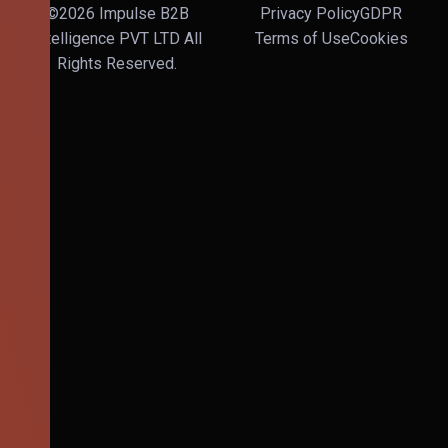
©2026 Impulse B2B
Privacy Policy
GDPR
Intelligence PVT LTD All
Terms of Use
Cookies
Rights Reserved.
* * *
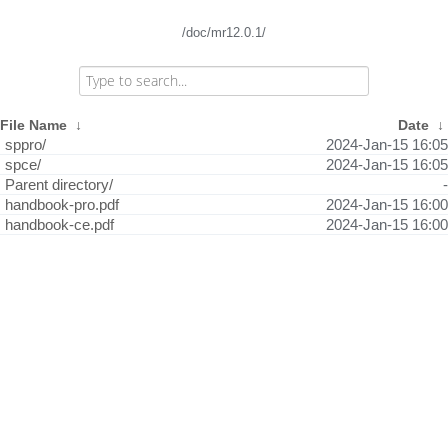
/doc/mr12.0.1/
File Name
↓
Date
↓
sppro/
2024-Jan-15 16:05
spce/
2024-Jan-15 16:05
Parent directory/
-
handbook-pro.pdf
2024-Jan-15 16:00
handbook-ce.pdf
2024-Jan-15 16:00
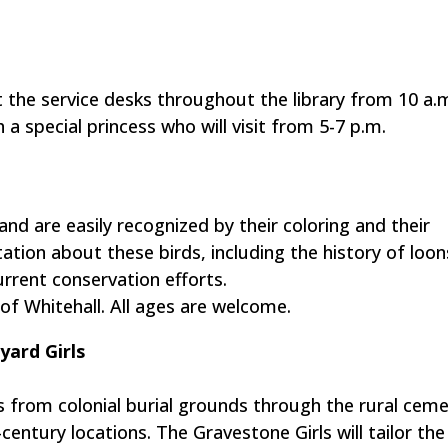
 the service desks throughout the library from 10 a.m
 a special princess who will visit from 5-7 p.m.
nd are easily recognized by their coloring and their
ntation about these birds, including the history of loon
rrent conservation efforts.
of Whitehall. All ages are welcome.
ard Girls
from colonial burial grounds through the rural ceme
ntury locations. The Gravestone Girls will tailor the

▶ Task goal
The lines in the records above that include the word "Girls" must be copied out.

▶ Solution for this task
ard Girls
ntury locations. The Gravestone Girls will tailor the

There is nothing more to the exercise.